In order to handle Spark exception on RDD operations I can use the following approach with additional exceptions column:

val df: DataFrame = ...

val rddWithExcep = df.rdd.map { row: Row =>
  val memberIdStr = row.getAs[String]("member_id")
  val memberIdInt = Try(memberIdStr.toInt) match {
    case Success(integer) => List(integer, null)
    case Failure(ex) => List(null, ex.toString)
  }
  Row.fromSeq(row.toSeq.toList ++ memberIdInt)
}

val castWithExceptionSchema = StructType(df.schema.fields ++ Array(StructField("member_id_int", IntegerType, true)
  , StructField("exceptions", StringType, true)))

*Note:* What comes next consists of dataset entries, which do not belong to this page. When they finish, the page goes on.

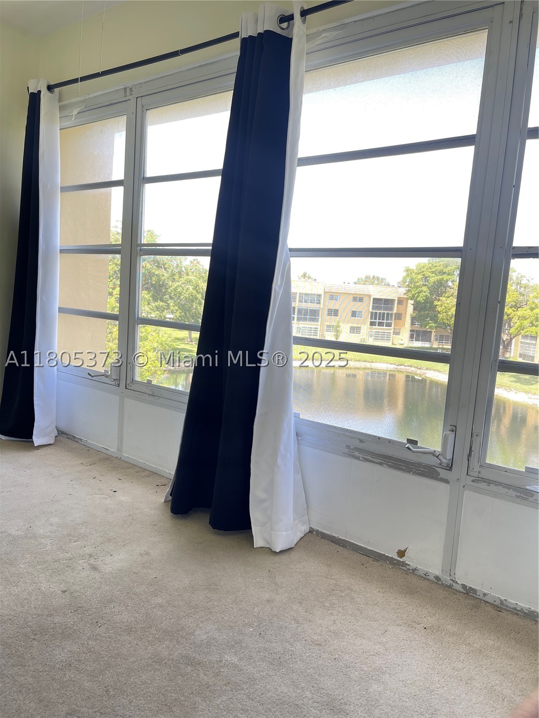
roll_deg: -3.7
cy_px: 359
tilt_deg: -7.3
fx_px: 519
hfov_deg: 54.9
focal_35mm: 25
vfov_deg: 69.4
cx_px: 270
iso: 50
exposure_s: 1/121
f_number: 1.6
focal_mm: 5.1
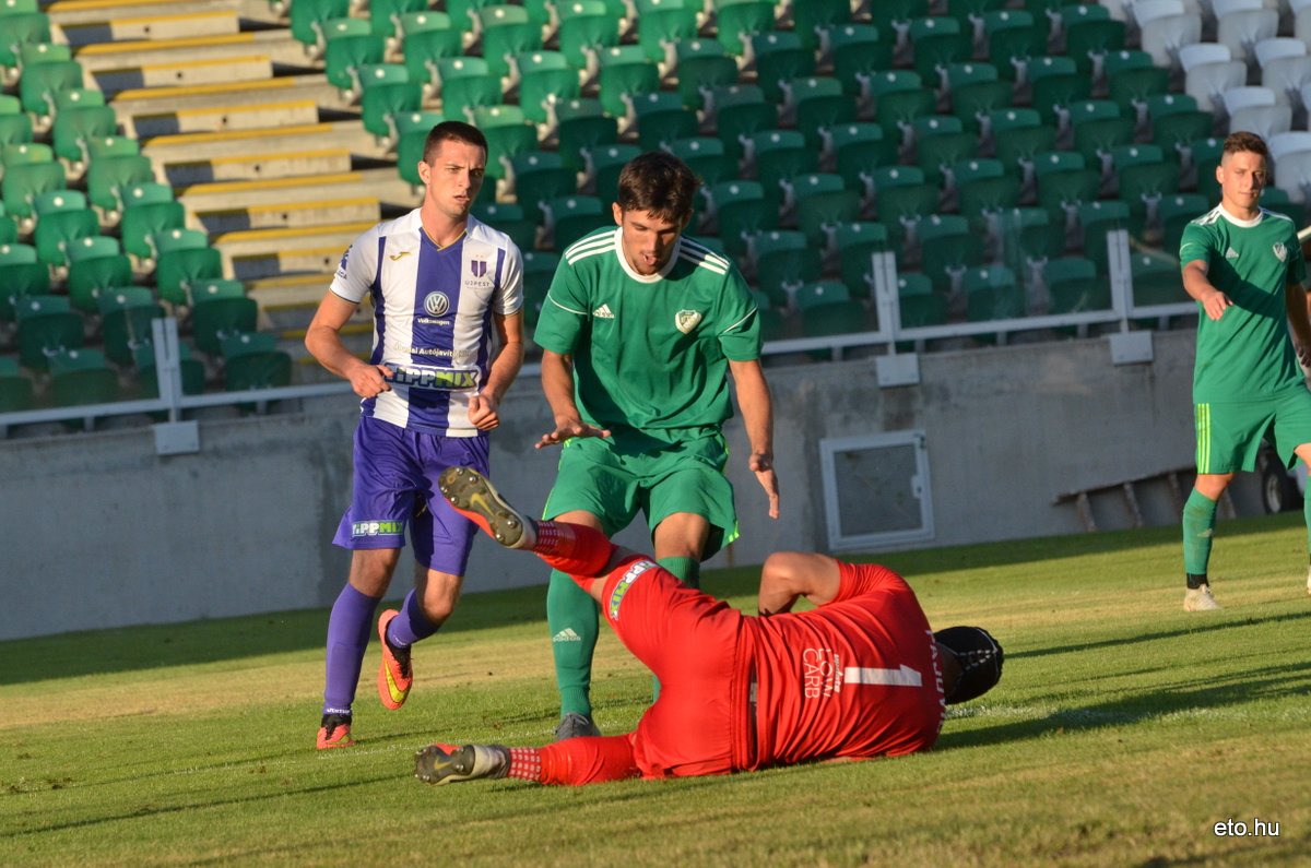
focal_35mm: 278
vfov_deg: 4.9
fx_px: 10085
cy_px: 434
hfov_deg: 7.4
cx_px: 656
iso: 1000
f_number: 7.1
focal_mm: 185
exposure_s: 1/2500
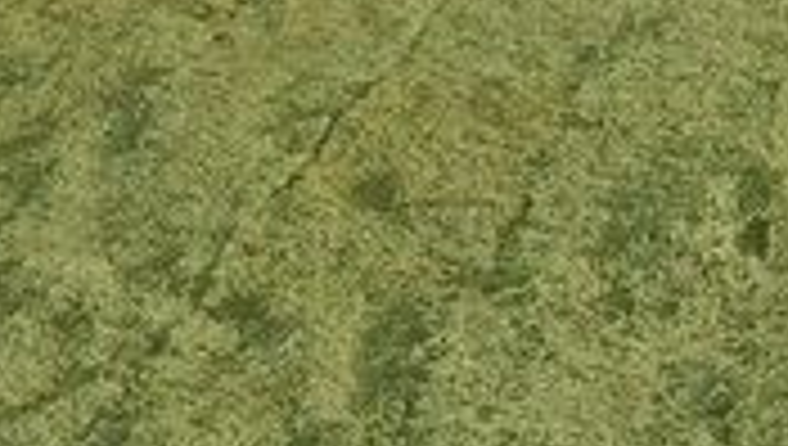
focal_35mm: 98
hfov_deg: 20.2
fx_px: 2050
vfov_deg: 10.5
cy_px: -655
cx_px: 986
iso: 640
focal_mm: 16
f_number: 9
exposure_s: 1/160
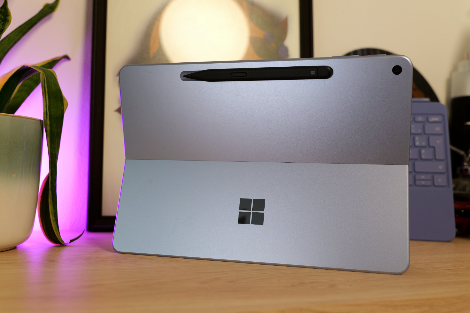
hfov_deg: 54.4
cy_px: 156
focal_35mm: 35
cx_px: 235
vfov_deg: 37.9
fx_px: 457
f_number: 5
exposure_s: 1/100
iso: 640
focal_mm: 35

val castExcepDf = sparkSession.sqlContext.createDataFrame(rddWithExcep, castWithExceptionSchema)

castExcepDf.printSchema()
castExcepDf.show()

Is it possible to handle such exception on Spark SQL? For example, currently in case of any errors, Spark SQL simply returns null value and hides the error.

For example division by 0 will be resulted into null value and not into an error.. In my opinion - this is a very serious issue in Spark SQL because it can simple produces unexpected/wrong data that you won't even notice.

Is it possible to override this behavior and let Spark fail with an appropriate detailed exception?